Seemingly undaunted by the deaths in Sedona, Ray continued to provide spiritual leadership at events. At a seminar in Denver this past Tuesday, he was interrupted by two men who shouted, “Tell them the truth!” and “You control poeple! You stood in front of the door and refused to let people leave!” Ray responded by saying, “I, too, want answers and am cooperating with authorities.” He then asked for a moment of silent prayer for those who had died.
That such an tragedy should have happened is reprehensible. Ray is responsible for these deaths, and I feel certain that he will be charged with some variation or other of homicide. But the larger question that remains with me is, why did so many people ever allow this travesty to occur? To answer this question, we must explore the present state of the human psyche, and try to understand why so many people are rendered so vulnerable so much of the time.
There is not space in this weekly reflection to go into the depth needed to properly explore the answer to my question, of course, but given such a restriction, I want to suggest some ways of thinking about this phenomenon that has occurred:
(1) People in contemporary time have lost their god, and they suffer from the fear and emptiness of that loss. They have substituted bread and circuses, but have found these lacking, ultimately.
(2) Many people are desperately looking for answers to their emptiness and the lack of meaning in their lives, and they will follow almost anyone who promises to give them answers. They fail to look for something as simple as credentials.
(3) People are social creatures who will “follow the crowd” in spite of the evidence of their own flesh to the contrary. (Contrary to Ray, vomiting and fainting are not signs of spiritual healing.) And they will follow the authority figure.

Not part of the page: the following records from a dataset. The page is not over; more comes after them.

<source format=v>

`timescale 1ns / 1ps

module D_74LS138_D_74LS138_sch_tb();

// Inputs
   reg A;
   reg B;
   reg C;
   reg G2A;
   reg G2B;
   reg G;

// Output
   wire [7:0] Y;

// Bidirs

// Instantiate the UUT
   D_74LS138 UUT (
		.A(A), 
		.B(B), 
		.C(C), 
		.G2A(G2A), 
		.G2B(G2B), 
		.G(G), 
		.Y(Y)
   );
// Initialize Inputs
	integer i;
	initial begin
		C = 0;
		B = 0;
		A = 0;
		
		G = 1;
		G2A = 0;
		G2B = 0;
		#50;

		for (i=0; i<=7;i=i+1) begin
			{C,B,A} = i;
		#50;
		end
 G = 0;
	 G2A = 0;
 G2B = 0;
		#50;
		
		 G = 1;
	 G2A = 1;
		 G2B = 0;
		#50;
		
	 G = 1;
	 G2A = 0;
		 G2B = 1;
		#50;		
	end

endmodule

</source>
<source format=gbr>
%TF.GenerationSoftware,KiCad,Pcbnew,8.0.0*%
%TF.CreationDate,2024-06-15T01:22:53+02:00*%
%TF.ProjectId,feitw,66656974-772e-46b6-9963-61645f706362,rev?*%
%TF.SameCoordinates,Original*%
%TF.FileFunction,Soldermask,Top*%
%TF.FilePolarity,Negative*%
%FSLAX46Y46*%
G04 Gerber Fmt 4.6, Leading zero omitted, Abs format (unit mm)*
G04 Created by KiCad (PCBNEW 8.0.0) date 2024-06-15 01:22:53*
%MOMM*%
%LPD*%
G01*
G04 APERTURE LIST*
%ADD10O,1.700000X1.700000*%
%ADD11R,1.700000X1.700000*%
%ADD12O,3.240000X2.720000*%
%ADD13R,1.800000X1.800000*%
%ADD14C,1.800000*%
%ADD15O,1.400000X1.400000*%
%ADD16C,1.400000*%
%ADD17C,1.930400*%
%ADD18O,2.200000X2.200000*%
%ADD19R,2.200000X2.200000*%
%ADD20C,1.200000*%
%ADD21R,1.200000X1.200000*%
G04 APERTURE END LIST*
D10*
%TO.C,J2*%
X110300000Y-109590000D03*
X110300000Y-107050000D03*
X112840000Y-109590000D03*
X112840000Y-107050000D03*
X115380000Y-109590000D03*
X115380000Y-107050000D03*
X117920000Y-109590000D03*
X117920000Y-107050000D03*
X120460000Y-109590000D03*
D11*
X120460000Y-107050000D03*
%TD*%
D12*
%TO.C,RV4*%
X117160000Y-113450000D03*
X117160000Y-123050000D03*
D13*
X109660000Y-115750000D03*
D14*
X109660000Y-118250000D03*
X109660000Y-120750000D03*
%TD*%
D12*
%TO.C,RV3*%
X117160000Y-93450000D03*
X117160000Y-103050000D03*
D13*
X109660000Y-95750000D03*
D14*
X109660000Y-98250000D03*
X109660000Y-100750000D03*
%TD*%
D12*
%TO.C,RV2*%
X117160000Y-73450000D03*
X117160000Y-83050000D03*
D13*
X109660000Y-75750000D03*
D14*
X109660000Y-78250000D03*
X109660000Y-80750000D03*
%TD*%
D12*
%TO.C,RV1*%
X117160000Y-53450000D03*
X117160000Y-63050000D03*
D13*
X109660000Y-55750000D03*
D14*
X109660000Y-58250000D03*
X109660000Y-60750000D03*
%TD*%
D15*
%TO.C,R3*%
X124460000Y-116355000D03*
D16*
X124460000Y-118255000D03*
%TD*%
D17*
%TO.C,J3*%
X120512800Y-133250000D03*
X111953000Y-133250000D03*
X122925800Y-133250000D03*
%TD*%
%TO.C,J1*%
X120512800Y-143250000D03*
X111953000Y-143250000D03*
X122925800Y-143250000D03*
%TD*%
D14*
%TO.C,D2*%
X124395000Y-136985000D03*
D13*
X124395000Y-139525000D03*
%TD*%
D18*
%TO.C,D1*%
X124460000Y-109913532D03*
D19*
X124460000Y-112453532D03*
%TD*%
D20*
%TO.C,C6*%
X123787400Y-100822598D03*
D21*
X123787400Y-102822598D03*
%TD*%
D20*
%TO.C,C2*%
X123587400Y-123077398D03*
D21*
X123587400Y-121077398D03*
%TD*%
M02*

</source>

(4) Many people believe that if you pay a lot of money for something, it will be worth a lot, failing to evaluate an experience for its intrinsic worth. One of the first signs of corruption in a spiritual leader is the high price (money and sometimes sex, always strict obedience) they require from their followers.
(5) It is easier for people to project wisdom and goodness upon a leader than to find it within themselves.

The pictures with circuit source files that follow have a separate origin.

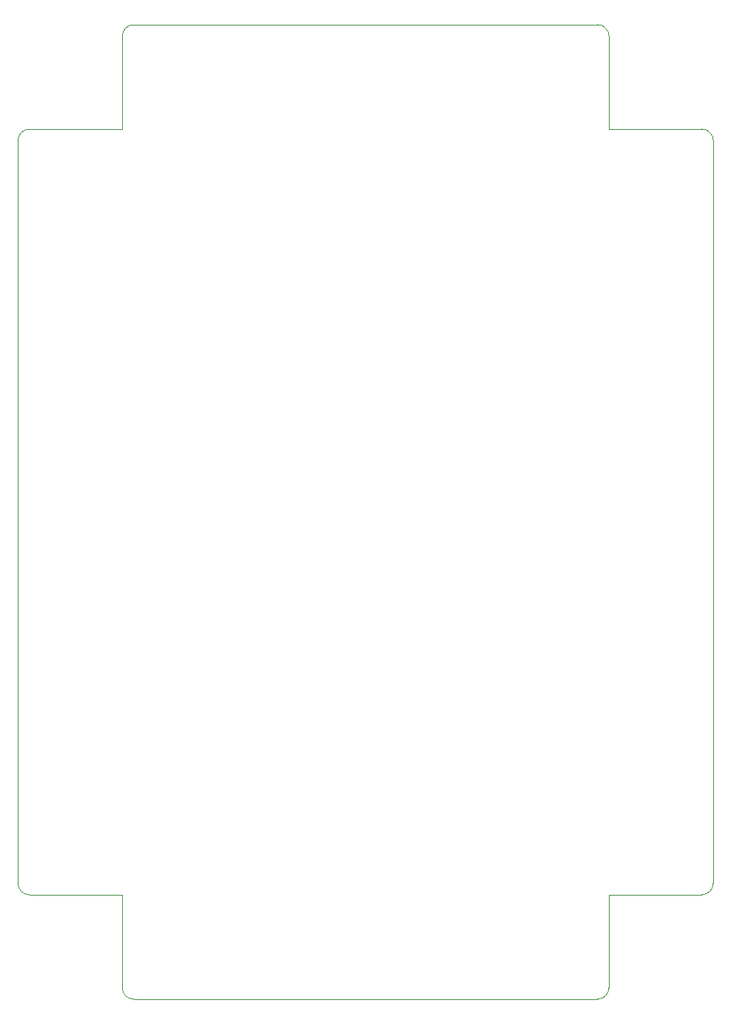
<source format=gbr>
%TF.GenerationSoftware,KiCad,Pcbnew,7.0.1-0*%
%TF.CreationDate,2023-12-13T16:09:33-05:00*%
%TF.ProjectId,Untitled,556e7469-746c-4656-942e-6b696361645f,rev?*%
%TF.SameCoordinates,Original*%
%TF.FileFunction,Paste,Top*%
%TF.FilePolarity,Positive*%
%FSLAX46Y46*%
G04 Gerber Fmt 4.6, Leading zero omitted, Abs format (unit mm)*
G04 Created by KiCad (PCBNEW 7.0.1-0) date 2023-12-13 16:09:33*
%MOMM*%
%LPD*%
G01*
G04 APERTURE LIST*
%TA.AperFunction,Profile*%
%ADD10C,0.100000*%
%TD*%
G04 APERTURE END LIST*
D10*
X49530000Y-62230000D02*
X49530000Y-143510000D01*
X50800000Y-144780000D02*
X60960000Y-144780000D01*
X50800000Y-60960000D02*
G75*
G03*
X49530000Y-62230000I0J-1270000D01*
G01*
X114300000Y-144780000D02*
X114300000Y-154940000D01*
X49530000Y-143510000D02*
G75*
G03*
X50800000Y-144780000I1270000J0D01*
G01*
X114300000Y-60960000D02*
X114300000Y-50800000D01*
X62230000Y-156210000D02*
X113030000Y-156210000D01*
X113030000Y-49530000D02*
X62230000Y-49530000D01*
X60960000Y-60960000D02*
X50800000Y-60960000D01*
X124460000Y-60960000D02*
X114300000Y-60960000D01*
X114300000Y-50800000D02*
G75*
G03*
X113030000Y-49530000I-1270000J0D01*
G01*
X60960000Y-60960000D02*
X60960000Y-50800000D01*
X124460000Y-144780000D02*
X114300000Y-144780000D01*
X62230000Y-49530000D02*
G75*
G03*
X60960000Y-50800000I0J-1270000D01*
G01*
X60960000Y-144780000D02*
X60960000Y-154940000D01*
X113030000Y-156210000D02*
G75*
G03*
X114300000Y-154940000I0J1270000D01*
G01*
X125730000Y-62230000D02*
G75*
G03*
X124460000Y-60960000I-1270000J0D01*
G01*
X125730000Y-143510000D02*
X125730000Y-62230000D01*
X124460000Y-144780000D02*
G75*
G03*
X125730000Y-143510000I0J1270000D01*
G01*
X60960000Y-154940000D02*
G75*
G03*
X62230000Y-156210000I1270000J0D01*
G01*
M02*

</source>
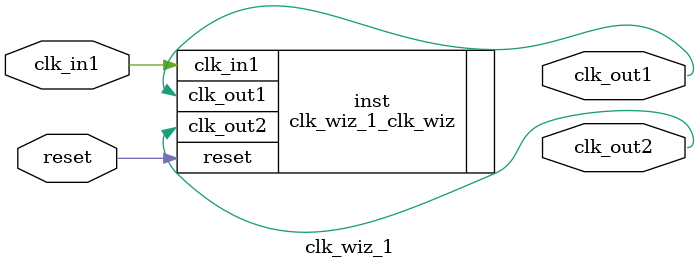
<source format=v>


`timescale 1ps/1ps

(* CORE_GENERATION_INFO = "clk_wiz_1,clk_wiz_v6_0_10_0_0,{component_name=clk_wiz_1,use_phase_alignment=true,use_min_o_jitter=false,use_max_i_jitter=false,use_dyn_phase_shift=false,use_inclk_switchover=false,use_dyn_reconfig=false,enable_axi=0,feedback_source=FDBK_AUTO,PRIMITIVE=MMCM,num_out_clk=2,clkin1_period=10.000,clkin2_period=10.000,use_power_down=false,use_reset=true,use_locked=false,use_inclk_stopped=false,feedback_type=SINGLE,CLOCK_MGR_TYPE=NA,manual_override=false}" *)

module clk_wiz_1 
 (
  // Clock out ports
  output        clk_out1,
  output        clk_out2,
  // Status and control signals
  input         reset,
 // Clock in ports
  input         clk_in1
 );

  clk_wiz_1_clk_wiz inst
  (
  // Clock out ports  
  .clk_out1(clk_out1),
  .clk_out2(clk_out2),
  // Status and control signals               
  .reset(reset), 
 // Clock in ports
  .clk_in1(clk_in1)
  );

endmodule

</source>
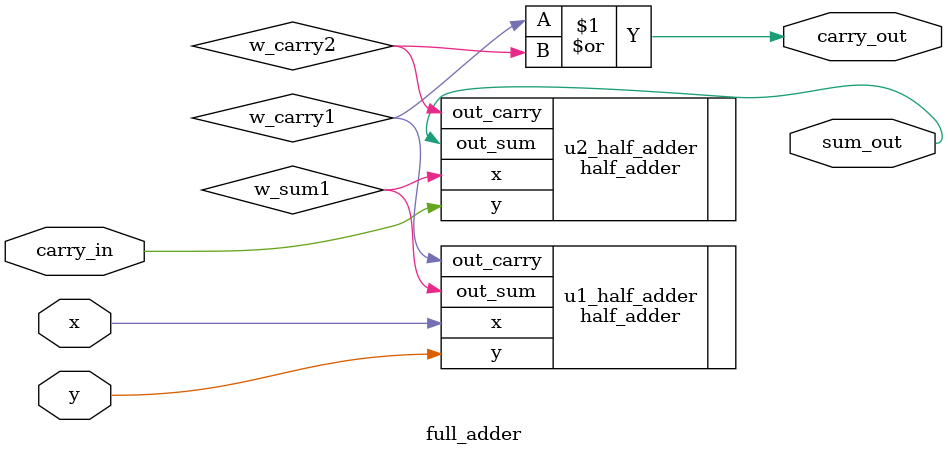
<source format=v>
module full_adder(x, y, carry_in, sum_out, carry_out);

input  x; 
input  y;
input  carry_in;
output sum_out;
output carry_out;

wire w_sum1;
wire w_carry1;
wire w_carry2;

assign carry_out = w_carry1 | w_carry2;

half_adder u1_half_adder(.x(x), .y(y), .out_sum(w_sum1), .out_carry(w_carry1));                    
half_adder u2_half_adder(.x(w_sum1), .y(carry_in), .out_sum(sum_out), .out_carry(w_carry2));               

endmodule 
</source>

(6) It is easy for any spiritual leader who gains a following to begin to believe his own PR–and that is a spiritual dead-end. It’s fine to seek help from a spiritual leader, but try to recognize one when you see one. They should manifest the qualities of humility, peace, compassion, and justice-seeking instead of self-seeking. They should be reality-based, living on this good, green earth and not in some imagined realm someplace else.
This incident makes me so sad for all of us, for our longing to be whole, for our wish to give ourselves to something greater than ourselves, for our genuine need for rebirth. Makes me feel like the Catcher in the Rye.